The headmaster of Bishop Wordsworth’s school informs me that, by the end of the current spending review period, he will receive £150,000 a year less for sixth-form provision. May we have a statement from the Education Secretary on how he is enabling excellent schools such as Bishop’s to thrive as well as providing funding for pupils from disadvantaged backgrounds?

I know my hon. Friend has written to Department for Education Ministers—I will encourage them to respond more fully than I can now—but he knows that we have taken steps to protect funding in school budgets with a minimum funding guarantee.
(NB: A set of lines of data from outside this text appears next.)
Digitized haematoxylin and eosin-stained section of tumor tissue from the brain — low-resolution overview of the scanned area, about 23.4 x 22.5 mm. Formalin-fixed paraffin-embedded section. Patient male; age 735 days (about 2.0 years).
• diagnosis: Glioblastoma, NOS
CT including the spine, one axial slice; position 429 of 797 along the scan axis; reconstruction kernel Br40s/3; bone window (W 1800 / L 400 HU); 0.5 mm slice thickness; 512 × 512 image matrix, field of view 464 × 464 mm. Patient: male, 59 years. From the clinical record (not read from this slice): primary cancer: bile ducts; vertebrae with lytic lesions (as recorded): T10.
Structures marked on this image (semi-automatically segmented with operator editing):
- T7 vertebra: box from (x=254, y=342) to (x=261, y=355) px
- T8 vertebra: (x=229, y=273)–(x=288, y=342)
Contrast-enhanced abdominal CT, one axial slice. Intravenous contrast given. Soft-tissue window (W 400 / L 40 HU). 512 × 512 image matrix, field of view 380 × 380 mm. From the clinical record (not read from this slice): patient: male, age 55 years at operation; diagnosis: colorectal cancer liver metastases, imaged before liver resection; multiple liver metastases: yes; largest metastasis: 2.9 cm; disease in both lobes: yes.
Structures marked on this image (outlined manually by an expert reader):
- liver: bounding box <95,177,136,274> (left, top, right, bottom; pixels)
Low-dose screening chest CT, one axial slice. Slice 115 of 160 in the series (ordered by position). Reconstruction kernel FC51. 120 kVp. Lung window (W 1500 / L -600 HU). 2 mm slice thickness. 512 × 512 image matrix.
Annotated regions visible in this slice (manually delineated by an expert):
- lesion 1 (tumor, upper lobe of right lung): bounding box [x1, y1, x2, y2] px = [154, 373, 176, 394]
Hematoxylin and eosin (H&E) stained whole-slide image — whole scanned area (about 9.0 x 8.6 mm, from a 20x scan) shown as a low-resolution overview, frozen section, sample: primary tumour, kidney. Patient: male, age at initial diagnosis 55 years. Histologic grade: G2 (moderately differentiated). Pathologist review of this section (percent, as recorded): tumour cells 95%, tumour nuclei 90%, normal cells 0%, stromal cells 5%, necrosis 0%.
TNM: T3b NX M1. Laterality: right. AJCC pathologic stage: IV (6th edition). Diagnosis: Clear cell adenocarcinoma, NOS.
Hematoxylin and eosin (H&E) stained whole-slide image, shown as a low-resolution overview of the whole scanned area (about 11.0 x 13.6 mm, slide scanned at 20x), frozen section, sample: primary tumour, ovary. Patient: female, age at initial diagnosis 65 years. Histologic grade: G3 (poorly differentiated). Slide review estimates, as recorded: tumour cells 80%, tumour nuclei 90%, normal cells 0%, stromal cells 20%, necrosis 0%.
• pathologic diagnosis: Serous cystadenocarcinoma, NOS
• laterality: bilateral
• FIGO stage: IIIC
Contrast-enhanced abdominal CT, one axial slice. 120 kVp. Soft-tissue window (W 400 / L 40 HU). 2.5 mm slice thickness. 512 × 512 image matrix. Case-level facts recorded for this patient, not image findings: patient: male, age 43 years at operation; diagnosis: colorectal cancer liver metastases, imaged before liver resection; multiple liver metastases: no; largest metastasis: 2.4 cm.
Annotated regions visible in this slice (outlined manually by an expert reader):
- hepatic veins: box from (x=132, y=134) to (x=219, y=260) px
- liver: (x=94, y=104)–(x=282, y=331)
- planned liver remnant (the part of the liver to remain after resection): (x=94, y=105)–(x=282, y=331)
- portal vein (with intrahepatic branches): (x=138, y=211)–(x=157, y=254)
Announcements were made only last week, I believe, on further simplifying and protecting schools in the context of the complex structure of school funding we inherited from Labour. I hope we can go further in that regard after the spending review.

May we have a debate on tax reform? Hon. Members are concerned about the shameless tax avoidance by the likes of Google and Amazon, and, we now learn, by the Labour party. They need to change, but we need to consider what we can do to fix things for the long term.

My hon. Friend is absolutely right. It is perfectly obvious that we need to ensure that we actively enforce the current legislation. Her Majesty’s Revenue and Customs has set out to do so. Something like—[Interruption.] Thank you. If I am at all disorderly, Mr Speaker will tell me; I do not need the hon. Member for Dunfermline and West Fife (Thomas Docherty) to do so. HMRC has secured something like £23 billion in total through improved enforcement measures and up to £2 billion in revenue in relation to contentious current issues such as transfer pricing in large companies. My hon. Friend makes an important point. We should not only enforce the law as it is, but look continuously to ensure that it is clear and ensures that everybody makes their contribution. Tax rates can be lower if everybody is under the law and pays the tax they are due to pay and the appropriate level in relation to their activities.